Cañita Brava
A Coruña
Estaba yo a lo mío cuando alguien picó en el cristal. Levanté la vista y allí estaba el rostro inconfundible de Cañita Brava. Por un momento, creí que era una especie de ilusión, pero era imposible equivocarse. Yo trabajo al nivel de la calle, frente a una pared acristalada, y en los últimos años me he acostumbrado a que la gente se asome por encima de los vinilos que protegen nuestra intimidad para tratar de distinguir qué pasa al otro lado. O los niños que se agachan para saludar. “Por favor, no tiren comida a los periodistas”.
De vez en cuando el que golpea el cristal es algún conocido que se ha pasado por ahí, pero nadie tan famoso como Cañita Brava. Me levanté, abrí la puerta y le saludé. Me preguntó por mi jefe con esa voz suya tan peculiar, como el chirrido de una puerta. Resultó que había quedado con él, pero al otro se le había olvidado, así que cuando le llamé, me pidió que le dijera que esperara un poco. Le llevé hasta su despacho, le ofrecí un café y algo para leer. Me preguntó si tenía el periódico de la competencia. Le miré de hito en hito, pero no pareció importarle. Se lo traje.
Ya me había cruzado antes con Cañita Brava, hacía 18 años. En aquel entonces se pasaba a menudo por uno de mis locales habituales, una taberna irlandesa situada en el Paseo Marítimo; he olvidado el nombre. Nada más entrar, se quedaba con la peña, como si fuera una canción de Estopa. En una de estas, se subió a un barril a bailar y la camarera se subió a una silla. Los dos se movían a ritmo de la música mientras los demás aplaudían. Aquello duró un minuto, hasta que la gravedad le reclamó y barril, silla y camarera rodaron por los suelos junto con uno de los coruñeses más famosos de nuestros días.
Me tomé la cerveza, esperé a que el alboroto se calmara y me levanté a pedirle su número de teléfono. A Cañita, no a la camarera y, aunque luego perdí el posavasos en el que lo había apuntado, lo encontré a los pocos días. Fue muy fácil quedar con él, pero resultó todo un desafío tratar de sacar algo coherente. Le pregunté si se consideraba un actor fetiche de Santiago Segura. Él me dijo que sí, porque si se concentraba, podía hacerlo bastante bien. Tomé nota, de eso y de otras muchas cosas, y lo redacté. El jefe lo leyó y me obligó a redactarlo de nuevo, pero esta vez con sentido. Yo objeté que nadie creería que Cañita había dicho algo coherente, pero él insistió.

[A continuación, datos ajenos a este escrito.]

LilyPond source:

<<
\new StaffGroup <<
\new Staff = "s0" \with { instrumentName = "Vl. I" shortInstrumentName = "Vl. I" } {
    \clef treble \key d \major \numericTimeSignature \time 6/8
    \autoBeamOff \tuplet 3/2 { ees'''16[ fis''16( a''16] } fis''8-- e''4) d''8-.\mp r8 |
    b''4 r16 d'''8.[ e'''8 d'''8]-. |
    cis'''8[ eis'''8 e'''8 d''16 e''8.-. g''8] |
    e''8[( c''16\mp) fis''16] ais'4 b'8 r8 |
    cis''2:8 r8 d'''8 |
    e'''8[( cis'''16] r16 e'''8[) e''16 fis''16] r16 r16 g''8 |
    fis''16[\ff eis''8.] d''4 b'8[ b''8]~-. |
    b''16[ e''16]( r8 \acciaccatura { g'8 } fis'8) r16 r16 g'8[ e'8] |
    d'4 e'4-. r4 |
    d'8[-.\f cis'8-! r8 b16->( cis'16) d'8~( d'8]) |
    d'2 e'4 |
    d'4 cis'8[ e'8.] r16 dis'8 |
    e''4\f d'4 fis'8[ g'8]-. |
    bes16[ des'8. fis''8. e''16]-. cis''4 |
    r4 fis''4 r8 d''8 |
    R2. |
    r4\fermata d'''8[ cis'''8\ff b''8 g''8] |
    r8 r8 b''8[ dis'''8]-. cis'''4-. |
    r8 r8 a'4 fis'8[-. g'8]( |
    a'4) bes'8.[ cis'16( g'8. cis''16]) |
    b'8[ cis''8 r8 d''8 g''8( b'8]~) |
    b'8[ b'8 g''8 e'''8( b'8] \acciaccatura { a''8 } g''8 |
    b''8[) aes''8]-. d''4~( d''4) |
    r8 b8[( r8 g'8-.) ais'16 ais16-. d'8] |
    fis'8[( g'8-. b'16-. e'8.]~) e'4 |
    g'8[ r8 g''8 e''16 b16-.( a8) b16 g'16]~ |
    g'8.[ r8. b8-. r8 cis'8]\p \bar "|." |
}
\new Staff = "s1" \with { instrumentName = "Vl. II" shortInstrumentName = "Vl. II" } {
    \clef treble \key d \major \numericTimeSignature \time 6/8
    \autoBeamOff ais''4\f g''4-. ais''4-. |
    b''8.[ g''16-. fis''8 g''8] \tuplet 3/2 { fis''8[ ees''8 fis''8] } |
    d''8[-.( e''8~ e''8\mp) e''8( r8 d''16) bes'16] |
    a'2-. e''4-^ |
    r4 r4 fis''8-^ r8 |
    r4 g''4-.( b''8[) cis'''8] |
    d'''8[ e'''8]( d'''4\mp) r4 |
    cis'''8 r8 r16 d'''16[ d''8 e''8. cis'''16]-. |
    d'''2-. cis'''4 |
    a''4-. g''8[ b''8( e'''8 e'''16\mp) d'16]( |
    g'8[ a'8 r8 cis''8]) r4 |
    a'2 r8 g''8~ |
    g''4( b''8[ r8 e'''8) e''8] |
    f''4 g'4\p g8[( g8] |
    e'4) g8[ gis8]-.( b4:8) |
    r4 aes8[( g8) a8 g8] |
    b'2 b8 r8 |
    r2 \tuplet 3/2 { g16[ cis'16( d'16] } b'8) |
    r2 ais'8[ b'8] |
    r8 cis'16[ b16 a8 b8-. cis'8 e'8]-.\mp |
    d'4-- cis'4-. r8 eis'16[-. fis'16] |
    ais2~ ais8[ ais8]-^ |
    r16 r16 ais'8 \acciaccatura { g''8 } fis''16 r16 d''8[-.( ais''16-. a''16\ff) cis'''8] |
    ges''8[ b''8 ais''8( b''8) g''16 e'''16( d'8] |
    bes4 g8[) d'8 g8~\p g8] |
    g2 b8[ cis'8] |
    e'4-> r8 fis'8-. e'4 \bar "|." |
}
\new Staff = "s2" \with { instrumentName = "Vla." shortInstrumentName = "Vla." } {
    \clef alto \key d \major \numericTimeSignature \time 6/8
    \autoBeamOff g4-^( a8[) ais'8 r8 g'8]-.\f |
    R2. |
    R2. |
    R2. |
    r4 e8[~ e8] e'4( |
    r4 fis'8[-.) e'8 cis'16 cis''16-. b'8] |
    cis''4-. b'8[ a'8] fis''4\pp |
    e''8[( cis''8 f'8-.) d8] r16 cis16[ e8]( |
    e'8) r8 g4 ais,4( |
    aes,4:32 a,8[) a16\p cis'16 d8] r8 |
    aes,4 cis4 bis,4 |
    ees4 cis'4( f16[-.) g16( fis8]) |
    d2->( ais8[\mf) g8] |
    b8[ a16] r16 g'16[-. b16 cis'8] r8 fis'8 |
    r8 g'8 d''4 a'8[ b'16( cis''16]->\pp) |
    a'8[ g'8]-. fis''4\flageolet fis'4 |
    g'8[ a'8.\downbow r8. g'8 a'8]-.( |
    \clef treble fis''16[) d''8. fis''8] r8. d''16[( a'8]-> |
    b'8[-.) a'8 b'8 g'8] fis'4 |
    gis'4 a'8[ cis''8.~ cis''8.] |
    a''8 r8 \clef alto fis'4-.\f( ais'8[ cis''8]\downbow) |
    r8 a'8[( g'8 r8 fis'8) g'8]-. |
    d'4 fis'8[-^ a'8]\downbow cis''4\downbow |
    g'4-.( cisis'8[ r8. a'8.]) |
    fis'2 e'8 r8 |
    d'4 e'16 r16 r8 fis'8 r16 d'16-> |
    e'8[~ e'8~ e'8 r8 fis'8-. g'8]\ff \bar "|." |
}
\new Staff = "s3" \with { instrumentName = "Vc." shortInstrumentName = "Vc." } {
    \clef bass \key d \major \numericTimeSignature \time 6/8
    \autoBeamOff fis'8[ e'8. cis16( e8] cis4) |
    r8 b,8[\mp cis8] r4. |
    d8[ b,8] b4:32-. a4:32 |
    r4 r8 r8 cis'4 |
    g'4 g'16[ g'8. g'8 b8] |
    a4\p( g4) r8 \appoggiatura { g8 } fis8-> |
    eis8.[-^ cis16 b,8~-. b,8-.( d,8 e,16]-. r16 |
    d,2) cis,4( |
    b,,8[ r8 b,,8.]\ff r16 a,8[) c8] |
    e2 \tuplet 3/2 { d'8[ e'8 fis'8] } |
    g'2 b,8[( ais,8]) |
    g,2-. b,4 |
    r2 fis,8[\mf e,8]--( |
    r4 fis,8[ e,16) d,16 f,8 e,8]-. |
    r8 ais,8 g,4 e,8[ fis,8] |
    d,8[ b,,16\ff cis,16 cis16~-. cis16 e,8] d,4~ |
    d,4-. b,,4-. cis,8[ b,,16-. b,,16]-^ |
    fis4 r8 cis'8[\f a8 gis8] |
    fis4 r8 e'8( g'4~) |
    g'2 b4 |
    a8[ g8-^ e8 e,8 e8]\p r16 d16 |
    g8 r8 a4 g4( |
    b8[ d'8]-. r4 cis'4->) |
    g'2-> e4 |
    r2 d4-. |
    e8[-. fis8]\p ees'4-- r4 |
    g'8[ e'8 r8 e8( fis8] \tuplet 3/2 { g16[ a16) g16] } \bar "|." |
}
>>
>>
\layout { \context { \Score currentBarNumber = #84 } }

Le había visto alguna vez más por ahí, como cualquier otro coruñés, pero sin haber cruzado una palabra. Mientras le veía sorber el café y pasar las páginas del diario de la competencia, reflexioné sobre la fama y el éxito. Aquel tipo cumpliría pronto ochenta años, y llevaba siendo famoso desde hacía casi treinta. Era indudable que tenía carisma, una especie de gracia natural, entrañable, como un Cantinflas coruñés, más personaje que persona. La compañera de redes entró en el despacho dispuesta a hacerle una entrevista sobre el Depor. Él se negó, pero resulta fácil liarle, para lo bueno y para lo malo: antes tenía millones, pero ahora vivía de una pensión y no podía pagarse ni seis mil pesetas de whisky.
De repente, me asaltó la certeza de que después de su muerte habría una calle o una placa, o quizá un busto suyo en esta ciudad: “Manuel González Savín, alias Cañita Brava", con esa cara de monito triste y esa frente privilegiada. Quizá dibujarían su silueta en el suelo de la mismísima plaza del Humor, como Pedro Brandariz, aquel humorista que prácticamente infartó delante de un montón de niños hace un par de años. De cualquier manera, sería inmortalizado. Yo no podría aspirar a eso. Aunque me convirtiera en el periodista más reconocido de la ciudad, eso equivaldría a ser un desconocido comparado con Cañita. Le daba vueltas a aquellom cuando mi jefe entró a todo correr por la puerta y preguntó dónde estaba Cañita. Quería liarlo para algo, y yo estaba seguro de que lo conseguiría. Siempre que fuera más fácil que sostenerse sobre un barril.